What is the concept of equity-based compensation plans?

A

That the success of the company is reflected in the compensation paid to the executive

38
Q

What is a restricted stock plan?

A

A form of equity compensation that gives an executive the right to receive stocks at some point in the future when conditions are met (restrictions lifted) or a vesting period is over. If those conditions are not met, the stock is forfeited.

39
Q

What are the taxation rules on restricted stock plans?

A

Stock sold to the employee is not taxed within the restricted period because the restricted status put the stock at substantial risk of forfeiture. Although the employee may opt to pay taxes at grant under a 83(b) election.

There is risk to that. Stocks could tank, executive could leave, etc.

Once exercised, ordinary income tax is levied if previous election was not made. If sold under a year, gains are ordinary income. After a year, they are LTCG.

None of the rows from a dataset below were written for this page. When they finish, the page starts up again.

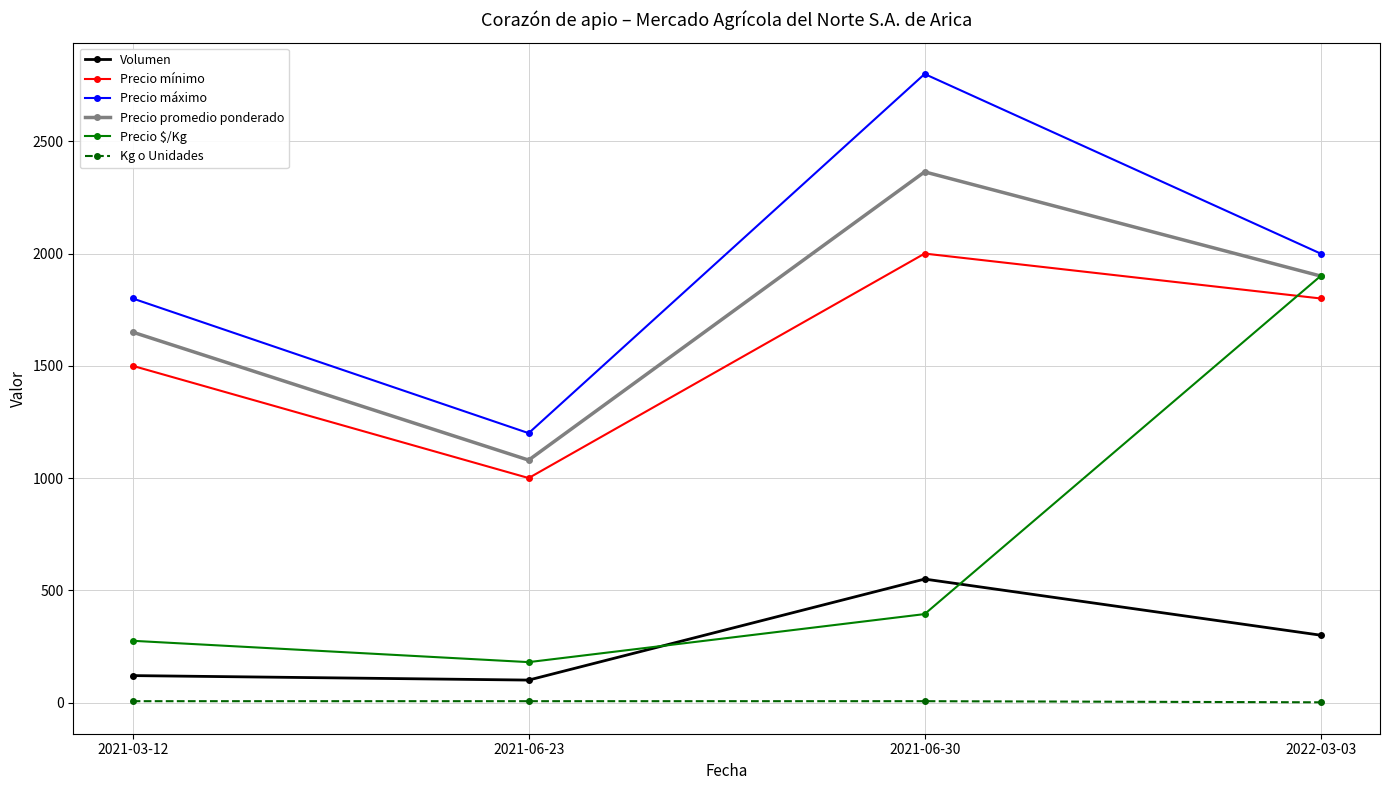

Count the number of categories in the chart.

4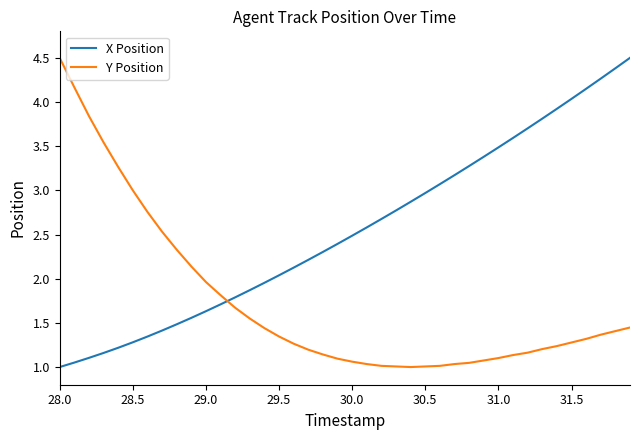

After their last crossing, which series has the higher values: Y Position or X Position?

X Position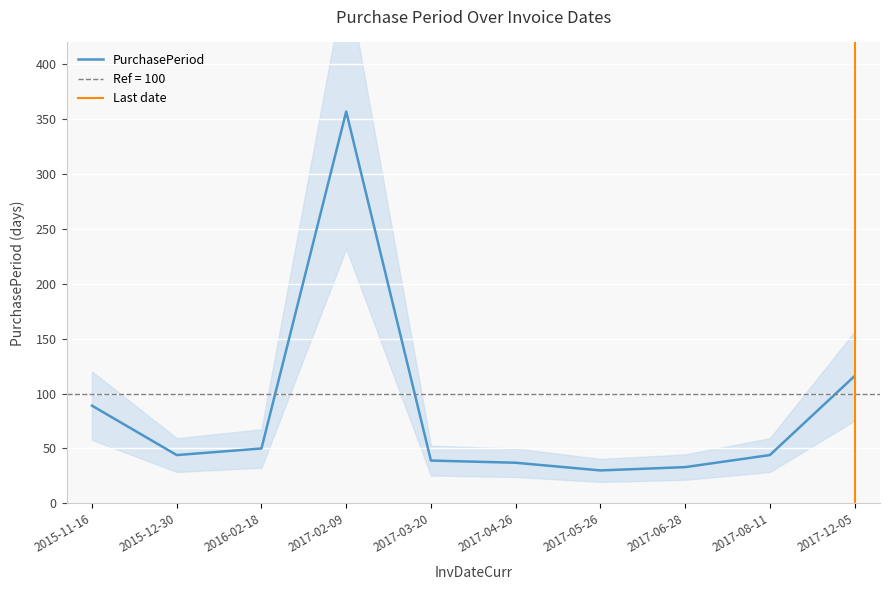

How many lines are shown in the chart?

1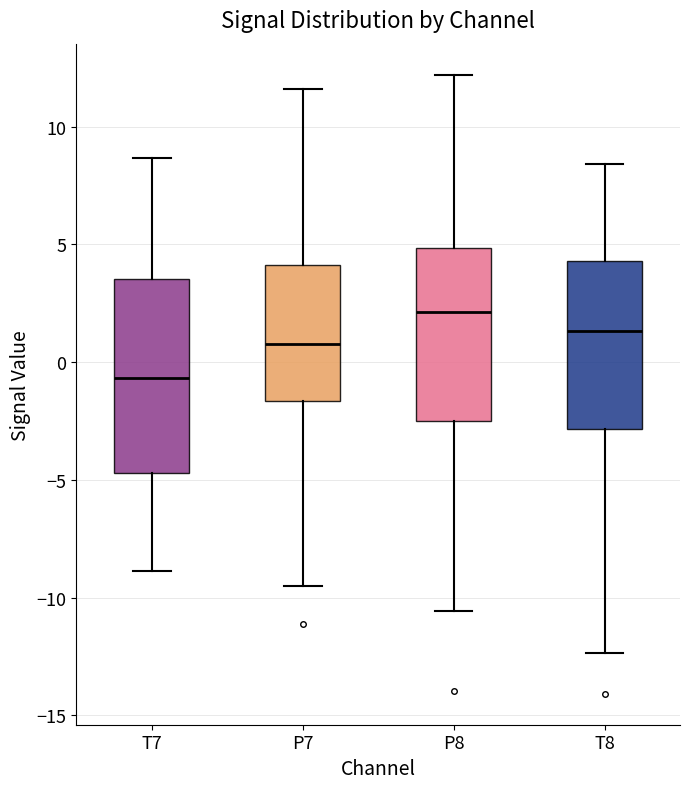

Which box has the highest median line?

P8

If 83(b) was made, then no taxes are owed when exercised and when sold, the sale is considered LTCG.

40
Q

What is a Stock Appreciation Right (SAR)?

A

It is a grant of stock which only pays the difference between the FMV at grant and the FMV at exercise. The SAR either pays out in cash or additional stock at FMV. Ordinary income rates apply either way.

41
Q

What is a performance unit or share plan?

A

A performance-based plan is reward-based where compensation is earned as a result of stock growth from the time of grant to the specified term period. The compensation for growth is a percentage of company stock, cash, or both. This is taxed as income tax in the year it is received.

42
Q

What are phantom stock plans?

A

A form of a long-term incentive used to award executives with potential value and is cashless. A phantom stock grant is recorded in the financial records and that stock earns gains and losses, dividends, etc. When exercised, the entire amount is ordinary income

43
Q

What is a junior stock plan?

A

A performance incentive plan which defers taxation. A new class of stock is established with diminished rights and at a diminished cost. Very little value in the company. After a certain time, the shares are automatically converted into regular stock after the incentive goals are reached. Best case, no taxes are realized until the stock is ultimately sold at LTCG.

44
Q

What are the golden parachute tax rules?

A

Base amount = average compensation received over last 5 years

Safe harbor is given to severance payments when the payments are less than the three times the base amount

When the payments are greater than three time the base amount, then it is a parachute payment and the excess (above the base amount) is subject to 20% excise tax for the employee and the employer cannot take an expense deduction for the excess.

Ex: $400,000 severance, base amount $100,000. Severance is over by $100,00 so the entire excess, $300,000 is now subject to a 20% excise tax

45
Q

What are tin parachutes?

A

Similar to golden parachutes, but less likely to be subject to the excise tax because these are for middle management and less likely to be valuable enough to exceed 3x base amount.